>> start Dataset

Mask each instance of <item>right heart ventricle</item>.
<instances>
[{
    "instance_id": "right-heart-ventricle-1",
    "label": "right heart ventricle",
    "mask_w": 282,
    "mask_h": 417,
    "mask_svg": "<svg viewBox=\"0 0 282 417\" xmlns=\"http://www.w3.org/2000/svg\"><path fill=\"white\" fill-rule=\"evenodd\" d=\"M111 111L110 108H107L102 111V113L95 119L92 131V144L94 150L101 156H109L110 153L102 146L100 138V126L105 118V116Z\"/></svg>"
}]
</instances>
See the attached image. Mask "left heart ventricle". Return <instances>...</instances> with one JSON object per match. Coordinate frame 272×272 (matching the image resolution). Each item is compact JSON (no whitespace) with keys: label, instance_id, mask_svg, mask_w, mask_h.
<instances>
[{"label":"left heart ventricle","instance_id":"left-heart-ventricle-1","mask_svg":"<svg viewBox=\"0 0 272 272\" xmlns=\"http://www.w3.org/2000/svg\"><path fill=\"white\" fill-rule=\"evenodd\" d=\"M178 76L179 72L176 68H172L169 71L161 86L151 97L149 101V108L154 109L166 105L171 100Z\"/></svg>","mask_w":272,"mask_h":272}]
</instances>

>> end Dataset

_Work to complete_: Give back all of the items above character for character, changing nothing.

_Response to this task_:
Mask each instance of <item>right heart ventricle</item>.
<instances>
[{
    "instance_id": "right-heart-ventricle-1",
    "label": "right heart ventricle",
    "mask_w": 282,
    "mask_h": 417,
    "mask_svg": "<svg viewBox=\"0 0 282 417\" xmlns=\"http://www.w3.org/2000/svg\"><path fill=\"white\" fill-rule=\"evenodd\" d=\"M111 111L110 108H107L102 111V113L95 119L92 131V144L94 150L101 156H109L110 153L102 146L100 138V126L105 118V116Z\"/></svg>"
}]
</instances>
See the attached image. Mask "left heart ventricle". Return <instances>...</instances> with one JSON object per match. Coordinate frame 272×272 (matching the image resolution). Each item is compact JSON (no whitespace) with keys: label, instance_id, mask_svg, mask_w, mask_h.
<instances>
[{"label":"left heart ventricle","instance_id":"left-heart-ventricle-1","mask_svg":"<svg viewBox=\"0 0 272 272\" xmlns=\"http://www.w3.org/2000/svg\"><path fill=\"white\" fill-rule=\"evenodd\" d=\"M178 76L179 72L176 68H172L169 71L161 86L151 97L149 101V108L154 109L166 105L171 100Z\"/></svg>","mask_w":272,"mask_h":272}]
</instances>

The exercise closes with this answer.